(Problem details) Restate every entry verbatim; drop the pictures.

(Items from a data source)
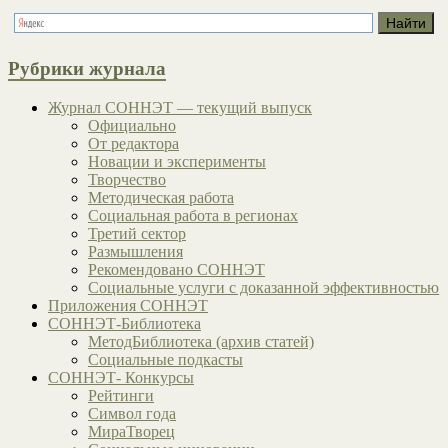
Рубрики журнала
Журнал СОННЭТ — текущий выпуск
Официально
От редактора
Новации и эксперименты
Творчество
Методическая работа
Социальная работа в регионах
Третий сектор
Размышления
Рекомендовано СОННЭТ
Социальные услуги с доказанной эффективностью
Приложения СОННЭТ
СОННЭТ-Библиотека
МетодБиблиотека (архив статей)
Социальные подкасты
СОННЭТ- Конкурсы
Рейтинги
Символ года
МираТворец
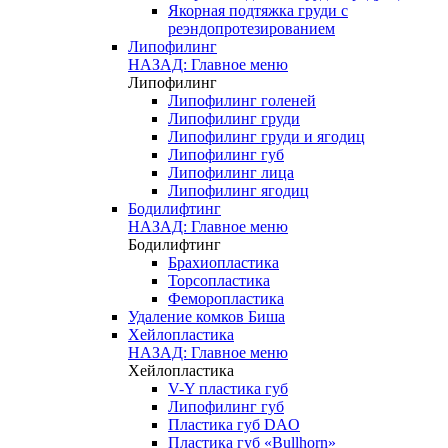
Якорная подтяжка груди с
реэндопротезированием
Липофилинг
НАЗАД: Главное меню
Липофилинг
Липофилинг голеней
Липофилинг груди
Липофилинг груди и ягодиц
Липофилинг губ
Липофилинг лица
Липофилинг ягодиц
Бодилифтинг
НАЗАД: Главное меню
Бодилифтинг
Брахиопластика
Торсопластика
Феморопластика
Удаление комков Биша
Хейлопластика
НАЗАД: Главное меню
Хейлопластика
V-Y пластика губ
Липофилинг губ
Пластика губ DAO
Пластика губ «Bullhorn»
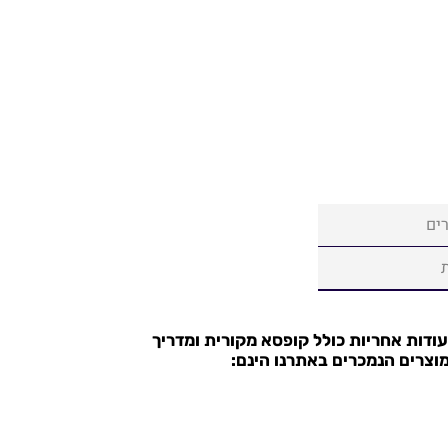
ים
עודות אחריות כולל קופסא מקורית ומדריך
וצרים הנמכרים באתרנו הינם:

(Task result)
Рубрики журнала
Журнал СОННЭТ — текущий выпуск
Официально
От редактора
Новации и эксперименты
Творчество
Методическая работа
Социальная работа в регионах
Третий сектор
Размышления
Рекомендовано СОННЭТ
Социальные услуги с доказанной эффективностью
Приложения СОННЭТ
СОННЭТ-Библиотека
МетодБиблиотека (архив статей)
Социальные подкасты
СОННЭТ- Конкурсы
Рейтинги
Символ года
МираТворец
Якорная подтяжка груди с
реэндопротезированием
Липофилинг
НАЗАД: Главное меню
Липофилинг
Липофилинг голеней
Липофилинг груди
Липофилинг груди и ягодиц
Липофилинг губ
Липофилинг лица
Липофилинг ягодиц
Бодилифтинг
НАЗАД: Главное меню
Бодилифтинг
Брахиопластика
Торсопластика
Феморопластика
Удаление комков Биша
Хейлопластика
НАЗАД: Главное меню
Хейлопластика
V-Y пластика губ
Липофилинг губ
Пластика губ DAO
Пластика губ «Bullhorn»
ים
עודות אחריות כולל קופסא מקורית ומדריך
וצרים הנמכרים באתרנו הינם:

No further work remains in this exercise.